Chris - That is the case but there are lots and lots of journals, they don't have the kinds of checks and balances that you have and the problem that stems from that is the AI platforms that people are using and training are just romping their way around the internet, sucking all this stuff up and incorporating it into the model that they then use to generate papers that do go into legitimate sources and reputable venues like those that you publish and so it does have the potential to build up like a layer of plastic on the seafloor and pollute the knowledge space for years to come, doesn't it?
Marie - Absolutely and this is a frequent concern that's raised by researchers and publishers alike. I was at the Frankfurt Book Fair last year at a big event, there was a whole AI day with publishers, people were talking about how these non-peer-reviewed articles in archive or in predatory publishers are taken with the same level of legitimacy as peer-reviewed articles and AIs are not taking this into consideration, or the developers are not, because these articles, the real ones versus the archives, are tagged with a little label that says it's been peer-reviewed and the AIs should be able to make a distinction, but not with the predatory publishers and that's the biggest risk.
Marie Souliere from the Frontiers publishing house. Increased vigilance from publishers, editors and researchers is crucially important to combat this problem, but another way to beat AI pollution of the knowledge pool could mean changes to the way scientists document their work. Here’s Jennifer Wright from Cambridge University Press again…

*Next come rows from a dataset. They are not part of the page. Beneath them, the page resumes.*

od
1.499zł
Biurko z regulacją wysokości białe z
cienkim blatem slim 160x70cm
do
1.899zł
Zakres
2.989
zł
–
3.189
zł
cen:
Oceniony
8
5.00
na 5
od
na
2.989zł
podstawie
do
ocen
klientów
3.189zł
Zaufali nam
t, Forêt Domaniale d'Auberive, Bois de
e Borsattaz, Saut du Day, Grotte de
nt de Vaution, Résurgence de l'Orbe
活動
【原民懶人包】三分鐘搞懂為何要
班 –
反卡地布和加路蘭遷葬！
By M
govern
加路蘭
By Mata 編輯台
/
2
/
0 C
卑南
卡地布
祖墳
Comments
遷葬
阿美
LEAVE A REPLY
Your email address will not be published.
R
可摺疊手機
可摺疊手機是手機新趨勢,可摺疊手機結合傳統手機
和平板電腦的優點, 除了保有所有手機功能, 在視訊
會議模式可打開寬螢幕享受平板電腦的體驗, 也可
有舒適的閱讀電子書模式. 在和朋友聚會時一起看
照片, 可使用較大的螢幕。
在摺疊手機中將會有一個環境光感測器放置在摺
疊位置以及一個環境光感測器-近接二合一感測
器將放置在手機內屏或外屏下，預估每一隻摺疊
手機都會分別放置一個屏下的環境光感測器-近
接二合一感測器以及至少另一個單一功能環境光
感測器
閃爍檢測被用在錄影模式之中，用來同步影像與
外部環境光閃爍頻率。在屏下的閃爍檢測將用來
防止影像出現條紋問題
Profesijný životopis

Jenny - We also promote open science principles at Cambridge, so you can think of this like the show-your-working mode of research. It's not enough to just present the outcome, the researcher needs to be able to kind of show the journey, ideally whilst they're doing it, but a paper trail of: this was my lab work, this is the microscope I used, this is when I went to the field - that's much harder to fabricate than some words on a page. So I think that's something else that builds trust, being able to see that journey. It's also about collaboration across publishers, institutions, funders, libraries, all coming together to look at what can we really do about this pressure-to-publish culture, incentive structures, how can we turn down the tap rather than just filtering the water. So Cambridge is working on this just now. We've got a white paper coming out in the autumn which is going to look at some of these big systemic challenges and what we can actionably do about it.